Scaling SaaS Infrastructure
SaaS-Infrastruktur skalieren. Von Monolith zu Microservices, Database Sharding, Caching-Strategien und Auto-Scaling mit Kubernetes implementieren.

Scaling SaaS Infrastructure
Meta-Description: SaaS-Infrastruktur skalieren. Von Monolith zu Microservices, Database Sharding, Caching-Strategien und Auto-Scaling mit Kubernetes implementieren.

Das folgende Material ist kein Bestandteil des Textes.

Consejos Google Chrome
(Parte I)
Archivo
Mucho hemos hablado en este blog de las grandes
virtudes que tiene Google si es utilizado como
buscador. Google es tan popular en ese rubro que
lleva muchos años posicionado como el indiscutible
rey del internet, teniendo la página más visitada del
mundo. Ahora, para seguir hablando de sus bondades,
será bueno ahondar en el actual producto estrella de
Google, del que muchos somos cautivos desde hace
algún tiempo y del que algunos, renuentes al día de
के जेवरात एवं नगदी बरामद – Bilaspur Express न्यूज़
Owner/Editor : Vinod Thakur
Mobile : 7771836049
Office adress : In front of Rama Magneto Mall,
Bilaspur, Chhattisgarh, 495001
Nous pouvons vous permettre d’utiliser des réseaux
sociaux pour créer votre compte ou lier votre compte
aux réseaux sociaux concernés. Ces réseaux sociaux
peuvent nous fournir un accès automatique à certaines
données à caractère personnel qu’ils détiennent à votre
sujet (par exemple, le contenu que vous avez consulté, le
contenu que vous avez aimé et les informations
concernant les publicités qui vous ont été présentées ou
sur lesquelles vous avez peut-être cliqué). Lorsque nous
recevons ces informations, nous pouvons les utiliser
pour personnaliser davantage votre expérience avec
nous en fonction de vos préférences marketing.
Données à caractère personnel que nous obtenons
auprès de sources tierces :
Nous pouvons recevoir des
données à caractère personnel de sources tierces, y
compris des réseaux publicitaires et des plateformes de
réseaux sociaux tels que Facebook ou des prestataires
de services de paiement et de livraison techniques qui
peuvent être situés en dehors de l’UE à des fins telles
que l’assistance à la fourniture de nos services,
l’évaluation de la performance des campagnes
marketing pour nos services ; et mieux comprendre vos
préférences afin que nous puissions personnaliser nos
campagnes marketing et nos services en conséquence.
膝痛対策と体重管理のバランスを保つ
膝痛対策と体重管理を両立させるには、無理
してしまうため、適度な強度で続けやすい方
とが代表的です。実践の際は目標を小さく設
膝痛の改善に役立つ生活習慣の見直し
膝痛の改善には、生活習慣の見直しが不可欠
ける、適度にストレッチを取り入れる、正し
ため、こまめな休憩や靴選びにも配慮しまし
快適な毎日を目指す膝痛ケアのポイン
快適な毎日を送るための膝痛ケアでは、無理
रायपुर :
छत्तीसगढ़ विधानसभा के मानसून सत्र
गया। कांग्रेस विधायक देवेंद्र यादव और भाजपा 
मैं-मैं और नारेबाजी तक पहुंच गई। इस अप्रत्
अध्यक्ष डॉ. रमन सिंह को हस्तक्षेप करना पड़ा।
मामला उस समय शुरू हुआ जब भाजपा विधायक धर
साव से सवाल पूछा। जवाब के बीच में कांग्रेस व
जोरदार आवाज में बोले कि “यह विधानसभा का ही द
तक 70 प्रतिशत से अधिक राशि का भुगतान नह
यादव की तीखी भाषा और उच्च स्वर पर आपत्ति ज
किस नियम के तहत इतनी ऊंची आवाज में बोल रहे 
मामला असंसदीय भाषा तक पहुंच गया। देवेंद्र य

Keywords: SaaS Scaling, Horizontal Scaling, Database Sharding, Kubernetes, Load Balancing, Caching, CDN, Auto-Scaling, High Availability
Einführung
SaaS Infrastructure Scaling ermöglicht Wachstum ohne Performance-Einbußen. Von horizontalem Scaling über Database Sharding bis Kubernetes Auto-Scaling – die richtige Architektur entscheidet über Skalierbarkeit. Dieser Guide zeigt bewährte Patterns für wachsende SaaS-Produkte.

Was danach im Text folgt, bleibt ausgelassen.